Toronto, soul of Canada, is wealthy, busy, commercial, Scotch, absorbent of whisky; but she is duly aware of other things. She has a most modern and efficient interest in education; and here are gathered what faint, faint beginnings or premonitions of such things as Art Canada can boast (except the French-Canadians, who, it is complained, produce disproportionately much literature, and waste their time on their own unprofitable songs). Most of those few who have begun to paint the landscape of Canada centre there, and a handful of people who know about books. In these things, as in all, this city is properly and cheerfully to the front. It can scarcely be doubted that the first Repertory Theatre in Canada will be founded in Toronto, some thirty years hence, and will very daringly perform Candida and The Silver Box. Canada is a live country, live, but not, like the States, kicking. In these trifles of Art and 'culture,' indeed, she is much handicapped by the proximity of the States. For her poets and writers are apt to be drawn thither, for the better companionship there and the higher rates of pay.

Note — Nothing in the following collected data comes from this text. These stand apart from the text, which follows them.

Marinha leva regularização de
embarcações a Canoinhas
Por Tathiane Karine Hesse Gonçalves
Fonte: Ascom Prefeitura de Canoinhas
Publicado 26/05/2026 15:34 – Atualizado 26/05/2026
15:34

But Toronto—Toronto is the subject. One must say something—what must one say about Toronto? What can one? What has anybody ever said? It is impossible to give it anything but commendation. It is not squalid like Birmingham, or cramped like Canton, or scattered like Edmonton, or sham like Berlin, or hellish like New York, or tiresome like Nice. It is all right. The only depressing thing is that it will always be what it is, only larger, and that no Canadian city can ever be anything better or different. If they are good they may become Toronto.

[ [!-- H2 anchor --] ]

VIII

NIAGARA FALLS

Samuel Butler has a lot to answer for. But for him, a modern traveller could spend his time peacefully admiring the scenery instead of feeling himself bound to dog the simple and grotesque of the world for the sake of their too-human comments. It is his fault if a peasant's naivete has come to outweigh the beauty of rivers, and the remarks of clergymen are more than mountains. It is very restful to give up all effort at observing human nature and drawing social and political deductions from trifles, and to let oneself relapse into wide-mouthed worship of the wonders of nature. And this is very easy at Niagara. Niagara means nothing. It is not leading anywhere. It does not result from anything. It throws no light on the effects of Protection, nor on the Facility for Divorce in America, nor on Corruption in Public Life, nor on Canadian character, nor even on the Navy Bill. It is merely a great deal of water falling over some cliffs. But it is very remarkably that. The human race, apt as a child to destroy what it admires, has done its best to surround the Falls with every distraction, incongruity, and vulgarity. Hotels, power-houses, bridges, trams, picture post-cards, sham legends, stalls, booths, rifle-galleries, and side-shows frame them about. And there are Touts. Niagara is the central home and breeding-place for all the touts of earth. There are touts insinuating, and touts raucous, greasy touts, brazen touts, and upper-class, refined, gentlemanly, take-you-by-the-arm touts; touts who intimidate and touts who wheedle; professionals, amateurs, and dilettanti, male and female; touts who would photograph you with your arm round a young lady against a faked background of the sublimest cataract, touts who would bully you into cars, char-a-bancs, elevators, or tunnels, or deceive you into a carriage and pair, touts who would sell you picture postcards, moccasins, sham Indian beadwork, blankets, tee-pees, and crockery; and touts, finally, who have no apparent object in the world, but just purely, simply, merely, incessantly, indefatigably, and ineffugibly—to tout. And in the midst of all this, overwhelming it all, are the Falls. He who sees them instantly forgets humanity. They are not very high, but they are overpowering. They are divided by an island into two parts, the Canadian and the American.